One quick way to check whether or not what we've seen is unique or significant is to compare it to what happens when we just assign neighbors randomly. If what we observe is substantially different from what emerges when neighbors are random, then the structure of the neighbors embeds a structure in the residuals. We won't spend too much time on this theory specifically, but we can quickly and efficiently compute the correlation between our observed residuals and the spatial lag of an increasing $k$-nearest neighbor set:
correlations = []
nulls = []
for order in range(1, 51, 5):
knn.reweight(k=order, inplace=True) #operates in place, quickly and efficiently avoiding copies
knn.transform = 'r'
lag_residual = weights.spatial_lag.lag_spatial(knn, m1.u)
random_residual = m1.u[numpy.random.permutation(len(m1.u))]
random_lag_residual = weights.spatial_lag.lag_spatial(
knn, random_residual
) # identical to random neighbors in KNN
correlations.append(
numpy.corrcoef(m1.u.flatten(), lag_residual.flatten())[0,1]
)
nulls.append(
numpy.corrcoef(m1.u.flatten(), random_lag_residual.flatten())[0,1]
)
plt.plot(range(1,51,5), correlations)
plt.plot(range(1,51,5), nulls, color='orangered')
plt.hlines(numpy.mean(correlations[-3:]),*plt.xlim(),linestyle=':', color='k')
plt.hlines(numpy.mean(nulls[-3:]),*plt.xlim(),linestyle=':', color='k')
plt.text(s='Long-Run Correlation: ${:.2f}$'.format(numpy.mean(correlations[-3:])), x=25,y=.3)
plt.text(s='Long-Run Null: ${:.2f}$'.format(numpy.mean(nulls[-3:])), x=25, y=.05)
plt.xlabel('$K$: number of nearest neighbors')

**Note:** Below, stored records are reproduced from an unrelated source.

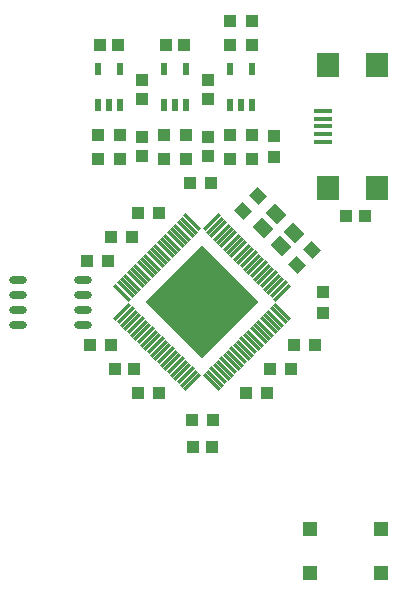
<source format=gtp>
G04 Layer: TopPasteMaskLayer*
G04 EasyEDA v6.5.42, 2024-03-17 19:56:20*
G04 22851bfb20aa482085f49a562fa88950,7084cd4cda9a42c7a5f6ba31724bf8e5,10*
G04 Gerber Generator version 0.2*
G04 Scale: 100 percent, Rotated: No, Reflected: No *
G04 Dimensions in millimeters *
G04 leading zeros omitted , absolute positions ,4 integer and 5 decimal *
%FSLAX45Y45*%
%MOMM*%

%AMMACRO1*21,1,$1,$2,0,0,$3*%
%ADD10O,1.5200122X0.5999988*%
%ADD11R,0.5500X1.0000*%
%ADD12R,1.0000X1.1000*%
%ADD13R,1.1000X1.0000*%
%ADD14R,1.5240X0.4000*%
%ADD15R,1.9000X2.1000*%
%ADD16MACRO1,1X1.1003X-135.0000*%
%ADD17MACRO1,1X1.0999X-135.0000*%
%ADD18R,1.2000X1.2000*%
%ADD19MACRO1,1.4002X1.15X135.0000*%
%ADD20MACRO1,1.4X1.1498X134.9926*%
%ADD21MACRO1,1.4X1.15X134.9926*%
%ADD22MACRO1,0.2489X1.9049X135.0000*%
%ADD23MACRO1,0.2514X1.9051X135.0000*%
%ADD24MACRO1,0.2514X1.9049X135.0000*%
%ADD25MACRO1,0.2489X1.9051X135.0000*%
%ADD26MACRO1,0.2516X1.9051X135.0409*%
%ADD27MACRO1,0.2489X1.9051X45.0000*%
%ADD28MACRO1,0.2514X1.9049X45.0000*%
%ADD29MACRO1,0.2489X1.9049X45.0000*%
%ADD30MACRO1,0.2514X1.9051X45.0000*%
%ADD31MACRO1,0.2489X1.9053X45.0000*%
%ADD32MACRO1,0.2514X1.9053X45.0000*%
%ADD33MACRO1,0.2488X1.9049X44.9586*%
%ADD34MACRO1,0.2488X1.9051X135.0414*%
%ADD35MACRO1,0.2516X1.9049X44.9591*%
%ADD36MACRO1,6.7488X6.7488X45.0000*%
%ADD37C,0.0145*%

%LPD*%
D10*
G01*
X6946569Y6151879D03*
G01*
X6946569Y6278879D03*
G01*
X6946569Y6405879D03*
G01*
X6946569Y6532879D03*
G01*
X6398590Y6151879D03*
G01*
X6398590Y6278879D03*
G01*
X6398590Y6405879D03*
G01*
X6398590Y6532879D03*
D11*
G01*
X7070343Y8321167D03*
G01*
X7260336Y8321167D03*
G01*
X7260336Y8021167D03*
G01*
X7165340Y8021167D03*
G01*
X7070343Y8021167D03*
D12*
G01*
X7075347Y7764779D03*
G01*
X7255357Y7764779D03*
D11*
G01*
X8187943Y8321167D03*
G01*
X8377936Y8321167D03*
G01*
X8377936Y8021167D03*
G01*
X8282940Y8021167D03*
G01*
X8187943Y8021167D03*
D13*
G01*
X8562340Y7758277D03*
G01*
X8562340Y7578267D03*
D12*
G01*
X7644129Y8526779D03*
G01*
X7804124Y8526779D03*
G01*
X8325027Y5580379D03*
G01*
X8505037Y5580379D03*
G01*
X8528227Y5783579D03*
G01*
X8708237Y5783579D03*
D11*
G01*
X7629143Y8321167D03*
G01*
X7819136Y8321167D03*
G01*
X7819136Y8021167D03*
G01*
X7724140Y8021167D03*
G01*
X7629143Y8021167D03*
D12*
G01*
X7877809Y5123179D03*
G01*
X8037804Y5123179D03*
G01*
X9333229Y7078979D03*
G01*
X9173235Y7078979D03*
D14*
G01*
X8978747Y7705877D03*
G01*
X8978747Y7770901D03*
G01*
X8978747Y7835900D03*
G01*
X8978747Y7900898D03*
G01*
X8978747Y7965897D03*
D15*
G01*
X9436252Y8355888D03*
G01*
X9436252Y7315885D03*
G01*
X9016238Y7315885D03*
G01*
X9016238Y8355888D03*
D16*
G01*
X8885059Y6787019D03*
D17*
G01*
X8757767Y6659727D03*
D16*
G01*
X8427859Y7244219D03*
D17*
G01*
X8300567Y7116927D03*
D13*
G01*
X7444740Y8225789D03*
G01*
X7444740Y8065795D03*
G01*
X8003540Y8225789D03*
G01*
X8003540Y8065795D03*
G01*
X8003540Y7583170D03*
G01*
X8003540Y7743164D03*
D12*
G01*
X7377429Y5783579D03*
G01*
X7217435Y5783579D03*
G01*
X7004227Y5986779D03*
G01*
X7184237Y5986779D03*
G01*
X8192947Y8729979D03*
G01*
X8372957Y8729979D03*
G01*
X8192947Y8526779D03*
G01*
X8372957Y8526779D03*
G01*
X7075347Y7561579D03*
G01*
X7255357Y7561579D03*
G01*
X7634147Y7561579D03*
G01*
X7814157Y7561579D03*
G01*
X8192947Y7561579D03*
G01*
X8372957Y7561579D03*
D18*
G01*
X8869400Y4426788D03*
G01*
X9469399Y4426788D03*
G01*
X8869400Y4056786D03*
G01*
X9469399Y4056786D03*
D12*
G01*
X7245350Y8526779D03*
G01*
X7085355Y8526779D03*
G01*
X7410627Y5580379D03*
G01*
X7590637Y5580379D03*
D13*
G01*
X8973820Y6252387D03*
G01*
X8973820Y6432397D03*
D12*
G01*
X7410627Y7104379D03*
G01*
X7590637Y7104379D03*
G01*
X6978827Y6697979D03*
G01*
X7158837Y6697979D03*
G01*
X7182027Y6901179D03*
G01*
X7362037Y6901179D03*
G01*
X8731427Y5986779D03*
G01*
X8911437Y5986779D03*
G01*
X7867827Y5351779D03*
G01*
X8047837Y5351779D03*
G01*
X8030032Y7358379D03*
G01*
X7850022Y7358379D03*
G01*
X7634147Y7764779D03*
G01*
X7814157Y7764779D03*
G01*
X8192947Y7764779D03*
G01*
X8372957Y7764779D03*
D13*
G01*
X7444740Y7583170D03*
G01*
X7444740Y7743164D03*
D19*
G01*
X8465820Y6977367D03*
D20*
G01*
X8734526Y6934949D03*
D21*
G01*
X8621382Y6821792D03*
D20*
G01*
X8578951Y7090524D03*
D22*
G01*
X7278141Y6265392D03*
D23*
G01*
X7306424Y6237096D03*
D22*
G01*
X7334707Y6208801D03*
D23*
G01*
X7363002Y6180518D03*
D22*
G01*
X7391298Y6152235D03*
D24*
G01*
X7419581Y6123952D03*
D25*
G01*
X7447864Y6095657D03*
D23*
G01*
X7476147Y6067374D03*
D25*
G01*
X7504442Y6039078D03*
D26*
G01*
X7532738Y6010795D03*
D22*
G01*
X7561021Y5982512D03*
D23*
G01*
X7589304Y5954217D03*
D25*
G01*
X7617587Y5925934D03*
G01*
X7645793Y5897727D03*
D23*
G01*
X7674076Y5869444D03*
D22*
G01*
X7702372Y5841161D03*
D24*
G01*
X7730655Y5812878D03*
D25*
G01*
X7758937Y5784583D03*
D24*
G01*
X7787220Y5756287D03*
D25*
G01*
X7815516Y5728004D03*
D24*
G01*
X7843812Y5699721D03*
D22*
G01*
X7872094Y5671438D03*
D27*
G01*
X8035175Y5671439D03*
G01*
X8063369Y5699632D03*
D28*
G01*
X8091665Y5727915D03*
D29*
G01*
X8119948Y5756198D03*
D30*
G01*
X8148231Y5784494D03*
D31*
G01*
X8176526Y5812777D03*
D30*
G01*
X8204809Y5841072D03*
D29*
G01*
X8233105Y5869355D03*
D28*
G01*
X8261388Y5897638D03*
D27*
G01*
X8289671Y5925934D03*
D32*
G01*
X8317966Y5954217D03*
D27*
G01*
X8346249Y5982512D03*
D28*
G01*
X8374545Y6010795D03*
D29*
G01*
X8402828Y6039078D03*
D30*
G01*
X8431110Y6067374D03*
D27*
G01*
X8459393Y6095657D03*
D30*
G01*
X8487689Y6123952D03*
D29*
G01*
X8515985Y6152235D03*
D28*
G01*
X8544267Y6180518D03*
D33*
G01*
X8572550Y6208814D03*
D30*
G01*
X8600833Y6237097D03*
D27*
G01*
X8629129Y6265392D03*
D25*
G01*
X8629129Y6428460D03*
D23*
G01*
X8600833Y6456756D03*
D34*
G01*
X8572550Y6485051D03*
D24*
G01*
X8544267Y6513334D03*
D22*
G01*
X8515985Y6541617D03*
D23*
G01*
X8487689Y6569900D03*
D25*
G01*
X8459393Y6598196D03*
D23*
G01*
X8431110Y6626478D03*
D22*
G01*
X8402828Y6654774D03*
G01*
X8374634Y6682968D03*
D23*
G01*
X8346338Y6711251D03*
D25*
G01*
X8318055Y6739534D03*
D23*
G01*
X8289759Y6767830D03*
D22*
G01*
X8261477Y6796125D03*
D24*
G01*
X8233194Y6824408D03*
D25*
G01*
X8204898Y6852691D03*
D23*
G01*
X8176615Y6880974D03*
D25*
G01*
X8148319Y6909269D03*
D24*
G01*
X8120037Y6937565D03*
D22*
G01*
X8091754Y6965848D03*
D26*
G01*
X8063471Y6994131D03*
D25*
G01*
X8035175Y7022414D03*
D29*
G01*
X7872094Y7022414D03*
D28*
G01*
X7843812Y6994131D03*
D27*
G01*
X7815516Y6965848D03*
D30*
G01*
X7787233Y6937565D03*
D27*
G01*
X7758937Y6909269D03*
D28*
G01*
X7730655Y6880974D03*
D29*
G01*
X7702372Y6852691D03*
D30*
G01*
X7674076Y6824408D03*
D27*
G01*
X7645793Y6796125D03*
D30*
G01*
X7617498Y6767830D03*
D33*
G01*
X7589215Y6739547D03*
D28*
G01*
X7560932Y6711251D03*
D27*
G01*
X7532636Y6682968D03*
D30*
G01*
X7504353Y6654685D03*
D27*
G01*
X7476058Y6626390D03*
D30*
G01*
X7447775Y6598107D03*
D29*
G01*
X7419492Y6569811D03*
D35*
G01*
X7391196Y6541528D03*
D27*
G01*
X7362913Y6513245D03*
D30*
G01*
X7334618Y6484950D03*
D27*
G01*
X7306335Y6456667D03*
D29*
G01*
X7278141Y6428460D03*
D36*
G01*
X7953628Y6346926D03*
M02*

</source>
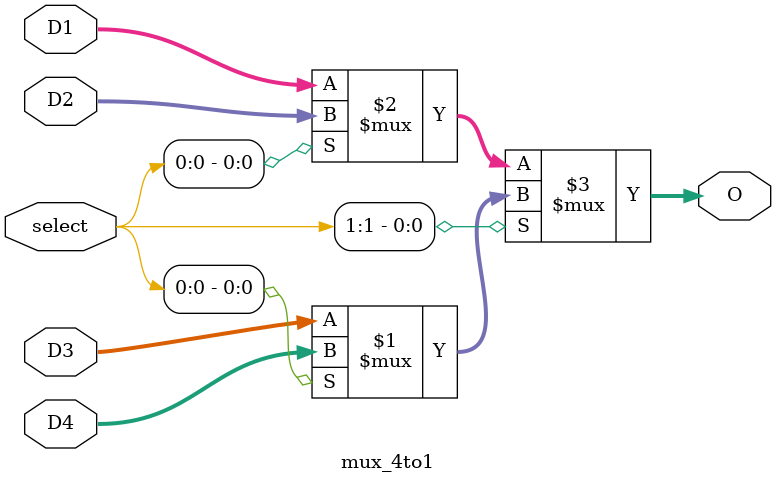
<source format=v>
module mux_4to1 #(parameter W=8)(D1,D2,D3,D4,select,O);
input [(W-1):0] D1;
input [(W-1):0] D2;  
input [(W-1):0] D3;
input [(W-1):0] D4;
input [1:0] select;
output [(W-1):0] O;
 
   // 00 -> d1, 01 -> d2, 10 -> d3, 11 -> d4
   assign O = select[1] ? (select[0] ? D4 : D3) : (select[0] ? D2 : D1); 
 
endmodule

</source>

plt.ylabel("Correlation between site \n and neighborhood average of size $K$")
plt.show()
Clearly, the two curves are different. The observed correlation reaches a peak around $r=.34$ when around 20 nearest listings are used. This means that adding more than 20 nearest neighbors does not significantly change the correlation in the residuals. Further, the lowest correlation is for the single nearest neighbor, and correlation rapidly increases as more neighbors are added close to the listing. Thus, this means that there does appear to be an unmeasured spatial structure in the residuals, since they are more similar to one another when they are near than when they are far apart. Further, while it's not shown here (since computationally, it becomes intractable), as the number of nearest neighbors gets very large (approaching the number of observations in the dataset), the average of the $k$th nearest neighbors' residuals goes to zero, the global average of residuals. This means that the correlation of the residuals and a vector that is nearly constant begins to approach zero.
The null correlations, however, use randomly-chosen neighbors (without reassignment). Thus, since sampling is truly random in this case, each average of $k$ randomly-chosen neighbors is usually zero (the global mean). So, the correlation between the observed residual and the average of $k$ randomly-chosen residuals is also usually zero. Thus, increasing the number of randomly-chosen neighbors does not significantly adjust the long-run average of zero. Taken together, we can conclude that there is distinct positive spatial dependence in the error. This means that our over- and under-predictions are likely to cluster.